▸ **OBJETIVO DE LA TAREA**: ¿Puedes expresar como tabla Markdown, con las columnas "Número" y "Línea", todo lo que va desde la línea que contiene "ในระหว่างการเด" hasta la que contiene "ฮีโร่ไร้เทียมท", ambas incluidas y sin líneas en blanco?

----- MATERIAL PROPORCIONADO

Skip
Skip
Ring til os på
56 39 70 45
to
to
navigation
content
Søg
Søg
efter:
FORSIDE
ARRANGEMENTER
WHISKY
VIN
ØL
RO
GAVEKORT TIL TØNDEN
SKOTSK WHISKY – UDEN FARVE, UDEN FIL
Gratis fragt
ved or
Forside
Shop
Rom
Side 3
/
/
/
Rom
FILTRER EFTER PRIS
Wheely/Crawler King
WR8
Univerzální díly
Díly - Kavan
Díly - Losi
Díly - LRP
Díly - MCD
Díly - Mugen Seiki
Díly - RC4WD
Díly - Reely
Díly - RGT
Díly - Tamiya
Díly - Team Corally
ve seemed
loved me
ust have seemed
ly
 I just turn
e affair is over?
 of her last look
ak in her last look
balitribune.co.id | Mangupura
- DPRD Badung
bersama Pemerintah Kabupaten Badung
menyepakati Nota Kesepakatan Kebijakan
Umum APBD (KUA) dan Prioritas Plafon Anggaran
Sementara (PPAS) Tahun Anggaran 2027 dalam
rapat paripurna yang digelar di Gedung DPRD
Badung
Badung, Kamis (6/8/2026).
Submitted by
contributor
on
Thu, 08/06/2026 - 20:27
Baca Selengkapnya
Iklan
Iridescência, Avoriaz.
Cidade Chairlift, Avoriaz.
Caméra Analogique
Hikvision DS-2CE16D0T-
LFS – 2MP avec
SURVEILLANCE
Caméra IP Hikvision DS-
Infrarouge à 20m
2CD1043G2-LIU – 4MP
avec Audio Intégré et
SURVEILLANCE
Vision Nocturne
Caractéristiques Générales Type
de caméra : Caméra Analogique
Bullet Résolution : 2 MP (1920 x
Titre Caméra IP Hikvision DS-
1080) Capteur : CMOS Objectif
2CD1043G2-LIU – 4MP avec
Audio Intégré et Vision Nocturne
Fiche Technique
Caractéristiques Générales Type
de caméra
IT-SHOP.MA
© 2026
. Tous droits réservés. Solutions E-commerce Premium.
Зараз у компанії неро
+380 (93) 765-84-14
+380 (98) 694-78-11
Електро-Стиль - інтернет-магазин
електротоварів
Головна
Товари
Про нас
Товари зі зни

----------
----- MATERIAL PROPORCIONADO

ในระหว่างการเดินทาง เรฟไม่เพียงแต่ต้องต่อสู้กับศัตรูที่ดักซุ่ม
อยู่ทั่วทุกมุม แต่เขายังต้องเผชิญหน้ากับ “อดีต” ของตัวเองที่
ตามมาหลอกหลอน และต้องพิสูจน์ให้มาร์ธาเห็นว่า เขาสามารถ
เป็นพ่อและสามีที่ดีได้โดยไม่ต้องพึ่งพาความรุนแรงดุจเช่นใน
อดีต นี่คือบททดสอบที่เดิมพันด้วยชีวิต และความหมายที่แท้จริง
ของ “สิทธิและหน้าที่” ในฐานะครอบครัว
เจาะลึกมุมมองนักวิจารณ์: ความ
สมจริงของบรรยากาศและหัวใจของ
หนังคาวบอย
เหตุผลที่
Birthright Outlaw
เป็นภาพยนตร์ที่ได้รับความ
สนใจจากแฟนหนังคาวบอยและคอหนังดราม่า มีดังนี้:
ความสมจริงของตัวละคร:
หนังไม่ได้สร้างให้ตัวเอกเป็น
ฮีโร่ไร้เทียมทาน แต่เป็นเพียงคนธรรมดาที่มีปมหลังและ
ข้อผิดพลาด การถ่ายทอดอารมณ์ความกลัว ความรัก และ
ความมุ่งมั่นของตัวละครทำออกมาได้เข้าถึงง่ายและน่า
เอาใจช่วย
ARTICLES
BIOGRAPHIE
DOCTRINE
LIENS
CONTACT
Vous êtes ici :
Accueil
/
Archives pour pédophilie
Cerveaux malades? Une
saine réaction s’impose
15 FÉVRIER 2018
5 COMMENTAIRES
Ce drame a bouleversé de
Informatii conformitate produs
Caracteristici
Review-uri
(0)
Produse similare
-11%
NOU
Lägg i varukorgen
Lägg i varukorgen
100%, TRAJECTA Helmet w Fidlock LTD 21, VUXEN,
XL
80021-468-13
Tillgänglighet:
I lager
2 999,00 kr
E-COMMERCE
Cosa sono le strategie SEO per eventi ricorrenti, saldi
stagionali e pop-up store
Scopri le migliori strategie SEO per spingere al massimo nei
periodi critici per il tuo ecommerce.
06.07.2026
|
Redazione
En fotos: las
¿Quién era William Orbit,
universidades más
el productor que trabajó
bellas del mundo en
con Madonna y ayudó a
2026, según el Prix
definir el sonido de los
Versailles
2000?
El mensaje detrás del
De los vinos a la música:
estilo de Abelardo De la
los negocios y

----------

▸ **SOLUCIÓN DEL EJERCICIO**:
| Número | Línea |
|---|---|
| 1 | ในระหว่างการเดินทาง เรฟไม่เพียงแต่ต้องต่อสู้กับศัตรูที่ดักซุ่ม |
| 2 | อยู่ทั่วทุกมุม แต่เขายังต้องเผชิญหน้ากับ “อดีต” ของตัวเองที่ |
| 3 | ตามมาหลอกหลอน และต้องพิสูจน์ให้มาร์ธาเห็นว่า เขาสามารถ |
| 4 | เป็นพ่อและสามีที่ดีได้โดยไม่ต้องพึ่งพาความรุนแรงดุจเช่นใน |
| 5 | อดีต นี่คือบททดสอบที่เดิมพันด้วยชีวิต และความหมายที่แท้จริง |
| 6 | ของ “สิทธิและหน้าที่” ในฐานะครอบครัว |
| 7 | เจาะลึกมุมมองนักวิจารณ์: ความ |
| 8 | สมจริงของบรรยากาศและหัวใจของ |
| 9 | หนังคาวบอย |
| 10 | เหตุผลที่ |
| 11 | Birthright Outlaw |
| 12 | เป็นภาพยนตร์ที่ได้รับความ |
| 13 | สนใจจากแฟนหนังคาวบอยและคอหนังดราม่า มีดังนี้: |
| 14 | ความสมจริงของตัวละคร: |
| 15 | หนังไม่ได้สร้างให้ตัวเอกเป็น |
| 16 | ฮีโร่ไร้เทียมทาน แต่เป็นเพียงคนธรรมดาที่มีปมหลังและ |